Le renforcement des contrôles aux frontières sur la route des Balkans a aggravé mardi les divisions européennes sur la crise migratoire, avec des passes d'armes entre Athènes, Vienne et Berlin, et accentué l'inquiétude de l'UE face au risque d'une "crise humanitaire".
Le commissaire européen chargé de la question migratoire, Dimitris Avramopoulos, et le ministre néerlandais gérant ce dossier, Klaas Dijkhoff, dont le pays exerce la présidence tournante de l'Union européenne, se sont dit "inquiets" de cette situation dans les Balkans, craignant une possible "crise humanitaire", en particulier en Grèce, selon un communiqué commun.
Athènes, qui doit gérer dans l'urgence depuis dimanche le blocage de milliers d'exilés jusque-là autorisés à poursuivre leur périple en Europe, a protesté tant auprès de Vienne qu'auprès de l'UE, sur l'absence de concertation migratoire européenne.
Le Premier ministre grec Alexis Tsipras, a exprimé "son mécontentement" auprès de son homologue néerlandais Mark Rutte.
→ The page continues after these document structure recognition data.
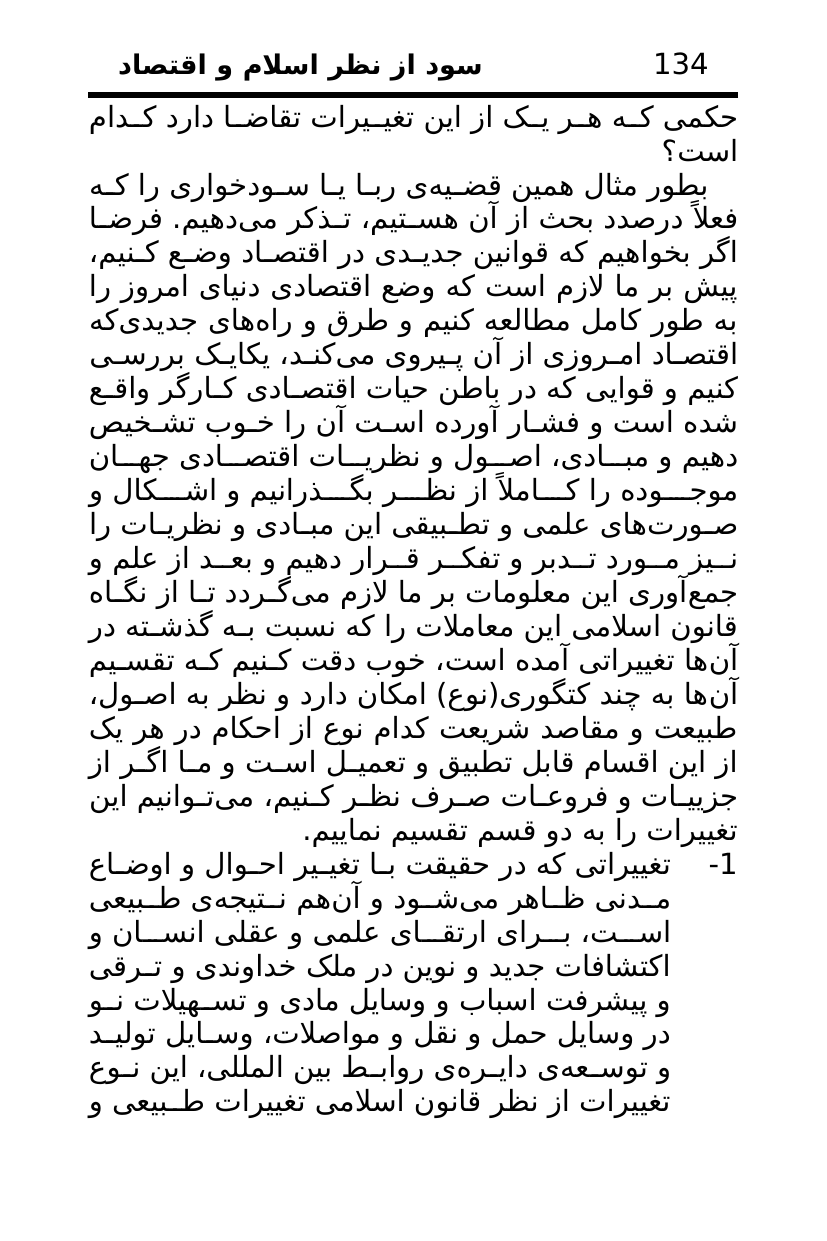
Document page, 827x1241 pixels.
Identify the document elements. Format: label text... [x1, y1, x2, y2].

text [89, 100, 738, 168]
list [89, 847, 708, 1119]
text بطور مثال همین قضیه‌ی ربا یا سودخواری را که فعلاً درصدد بحث از آن هستیم، تذکر می‌دهیم. فرضا اگر بخواهیم که قوانین جدیدی در اقتصاد وضع کنیم، پیش بر ما لازم است که وضع اقتصادی دنیای امروز را به طور کامل مطالعه کنیم و طرق و راه‌های جدیدی‌که اقتصاد امروزی از آن پیروی می‌کند، یکایک بررسی کنیم و قوایی‌ که در باطن حیات اقتصادی کارگر واقع شده است و فشار آورده است آن ‌را خوب تشخیص دهیم و مبادی، اصول و نظریات اقتصادی جهان موجوده را کاملاً از نظر بگذرانیم و اشکال و صورت‌های علمی و تطبیقی این مبادی و نظریات را نیز مورد تدبر و تفکر قرار دهیم و بعد از علم و جمع‌آوری این معلومات بر ما لازم می‌گردد تا از نگاه قانون اسلامی این معاملات را که نسبت به گذشته در آن‌ها تغییراتی آمده است، خوب دقت کنیم که تقسیم آن‌ها به چند کتگوری(نوع) امکان دارد و نظر به اصول، طبیعت و مقاصد شریعت کدام نوع از احکام در هر یک از این اقسام قابل تطبیق و تعمیل است و ما اگر از جزییات و فروعات صرف نظر کنیم، می‌توانیم این تغییرات را به دو قسم تقسیم نماییم. [89, 168, 738, 847]
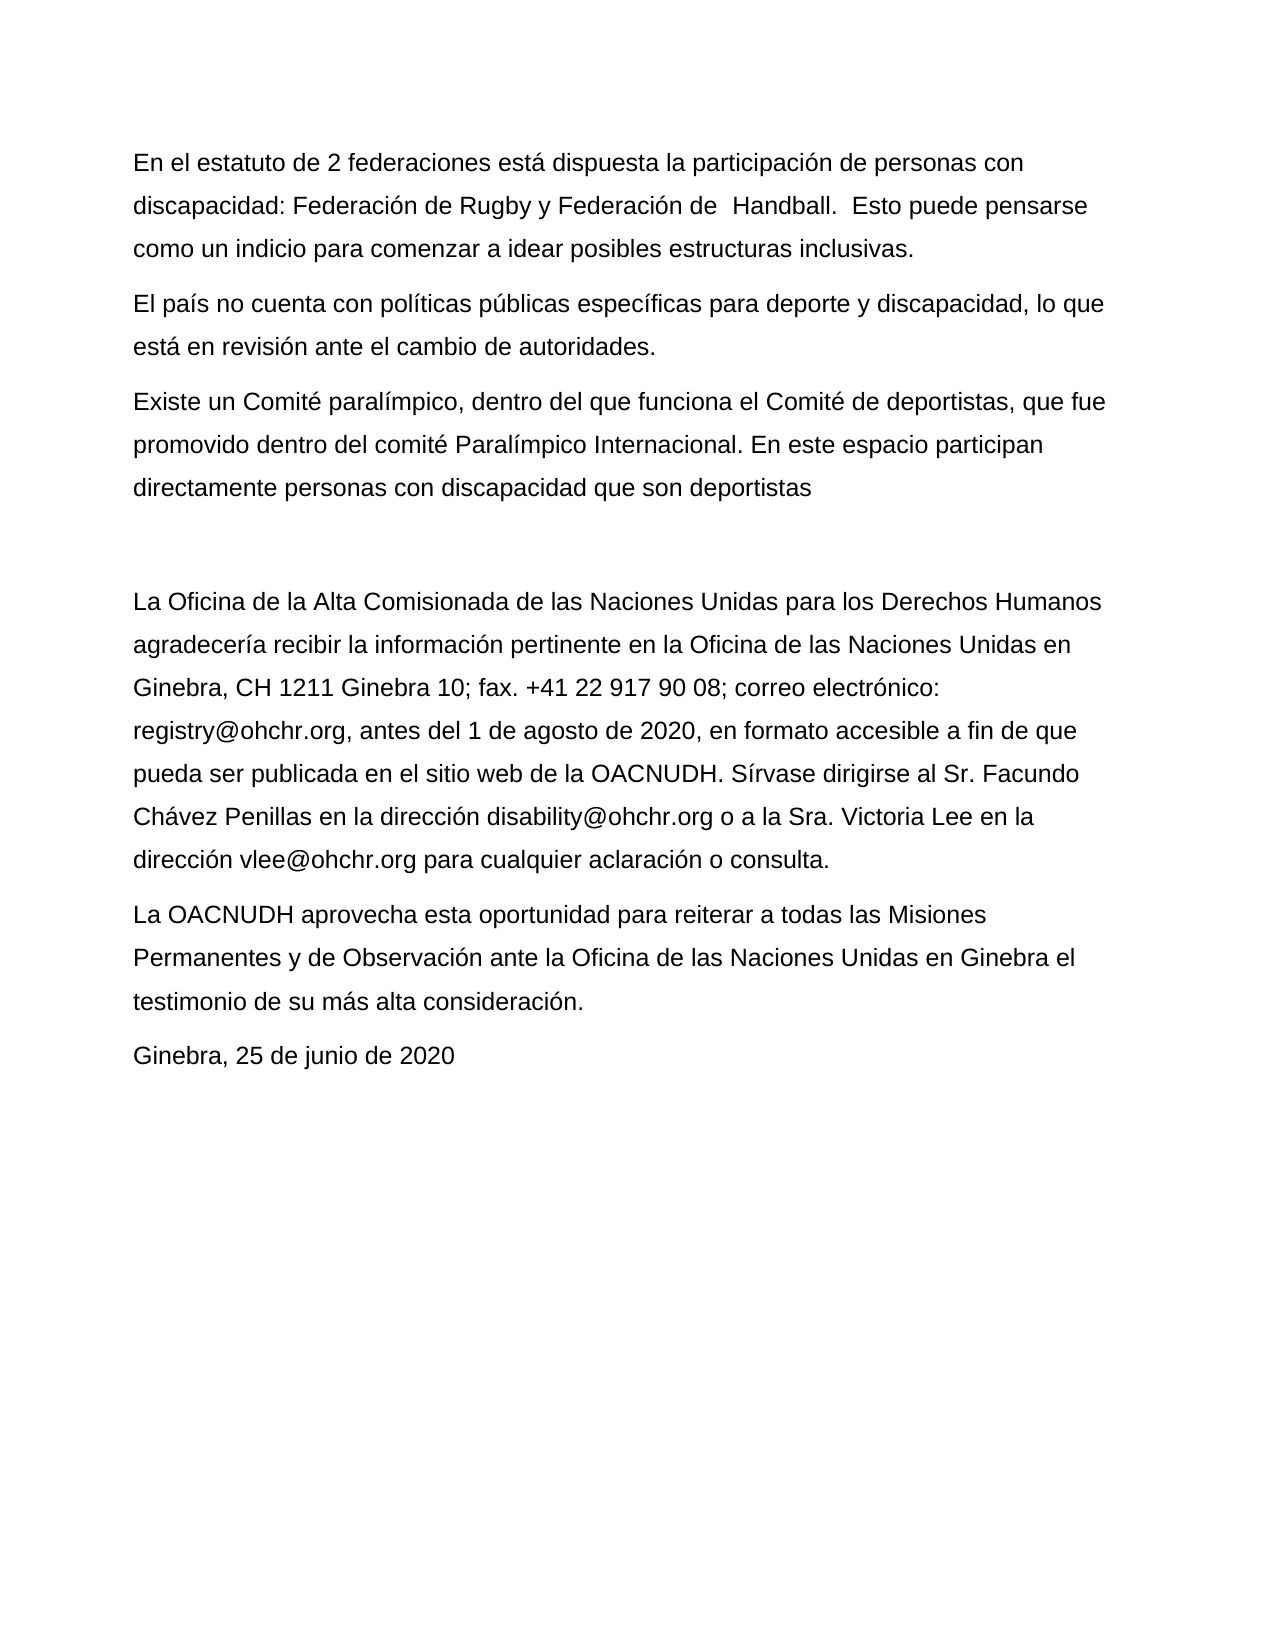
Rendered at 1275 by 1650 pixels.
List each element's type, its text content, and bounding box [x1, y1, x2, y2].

text Existe un Comité paralímpico, dentro del que funciona el Comité de deportistas, que fue promovido dentro del comité Paralímpico Internacional. En este espacio participan directamente personas con discapacidad que son deportistas [133, 387, 1109, 502]
text La OACNUDH aprovecha esta oportunidad para reiterar a todas las Misiones Permanentes y de Observación ante la Oficina de las Naciones Unidas en Ginebra el testimonio de su más alta consideración. [133, 900, 1109, 1015]
text En el estatuto de 2 federaciones está dispuesta la participación de personas con discapacidad: Federación de Rugby y Federación de Handball. Esto puede pensarse como un indicio para comenzar a idear posibles estructuras inclusivas. [133, 148, 1137, 263]
text El país no cuenta con políticas públicas específicas para deporte y discapacidad, lo que está en revisión ante el cambio de autoridades. [133, 289, 1111, 361]
text Ginebra, 25 de junio de 2020 [133, 1041, 1109, 1070]
text La Oficina de la Alta Comisionada de las Naciones Unidas para los Derechos Humanos agradecería recibir la información pertinente en la Oficina de las Naciones Unidas en Ginebra, CH 1211 Ginebra 10; fax. +41 22 917 90 08; correo electrónico: registry@ohchr.org, antes del 1 de agosto de 2020, en formato accesible a fin de que pueda ser publicada en el sitio web de la OACNUDH. Sírvase dirigirse al Sr. Facundo Chávez Penillas en la dirección disability@ohchr.org o a la Sra. Victoria Lee en la dirección vlee@ohchr.org para cualquier aclaración o consulta. [133, 587, 1110, 874]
Il a aussi dénoncé la tenue prévue mercredi en Autriche d'une réunion ministérielle, sans la Grèce, sur le contrôle des frontières avec l'Albanie, la Bosnie, la Bulgarie, le Kosovo, la Croatie, la Macédoine, le Monténégro, la Serbie et la Slovénie.
La Grèce y voit une initiative "unilatérale et inamicale" visant à prendre, sans elle, "des décisions concernant directement ses frontières". "Répéter une erreur ne la corrige pas", a répondu Athènes après le rejet de ces critiques par Vienne, qui a fait valoir qu'une telle réunion n'était pas une première.
L'Autriche a également demandé à l'Allemagne de mettre fin à ses "contradictions" et de fixer son propre quota de demandeurs d'asile. Elle répondait au ministre allemand de l'Intérieur Thomas de Maizière qui lui avait reproché dimanche de laisser passer un trop grand nombre de migrants vers son pays.
Près de 4.000 migrants restaient bloqués mardi soir à la frontière d'Idomeni, la Macédoine, qui n'est pas membre de l'UE, ayant barré dimanche le passage aux Afghans et exigé des réfugiés autorisés à passer, Syriens et Irakiens, qu'ils disposent de papiers d'identité en plus du laissez-passer délivré dans les centres d'enregistrement.
Quelque 300 réfugiés ont toutefois pu passer dans l'après-midi, selon la police grecque.
Risque de 'chaos' en Europe
Les modalités exactes de ce durcissement, qui a déjà entraîné un effet domino, avec le renvoi en Macédoine de migrants déboutés par la Croatie, restaient confuses.
Skopje a affirmé appliquer des décisions prises le 18 février à Zagreb lors d'une réunion des cinq pays de la route des Balkans. Le filtrage se fait sur la base de "critères imposés par les pays de destination finale", a indiqué une source gouvernementale macédonienne.
Un porte-parole de la police autrichienne, à l'extrémité de la route des Balkans, a lui expliqué que son pays recalait les arrivants dont les "déclarations sont contradictoires" et/ou "dont l'identité ne peut pas être établie". L'absence de papiers d'identité ou la présentation de faux papiers constitue donc un motif de rejet, a-t-il précisé.
Le ministre grec de la Défense, Panos Kammenos, a de son côté appelé son homologue allemande, Ursula von der Leyen et devait joindre dans la soirée le secrétaire général de l'Otan, Jens Stoltenberg, pour s'assurer, face à réticences turques, du déploiement rapide en Egée de la mission alliée convenue mi-février pour tarir les départs de Turquie, a indiqué une source du ministère.
Alors que le sommet européen la semaine dernière s'est entendu sur la nécessité d'une réponse "commune" de l'UE à la crise migratoire, "cinq directeurs de la police (...), et donc leurs Premiers ministres derrière eux, ont pris des décisions différentes", a déploré le ministre grec à la Politique migratoire, Yannis Mouzalas.
Il accompagnait à Lesbos le Haut-commissaire aux Réfugiés de l'ONU, Filippo Grandi. Ce dernier s'est dit "très inquiet" de la fermeture croissante des frontières, qui "va créer davantage de chaos et de confusion", les flux ne faiblissant pas.
Plus de 102.000 migrants et réfugiés sont arrivés depuis janvier sur les îles grecques en provenance des côtes turques, soit autant qu'au premier semestre 2015, a annoncé mardi l'Organisation internationale pour les migrations. Quelque "2.000 personnes dont un tiers sont des Afghans" continuent d'arriver quotidiennement, selon le responsable du HCR en Grèce, Philippe Leclerc.
"nous risquons d'avoir trois semaines très difficiles", faute de places, a averti M. Leclerc.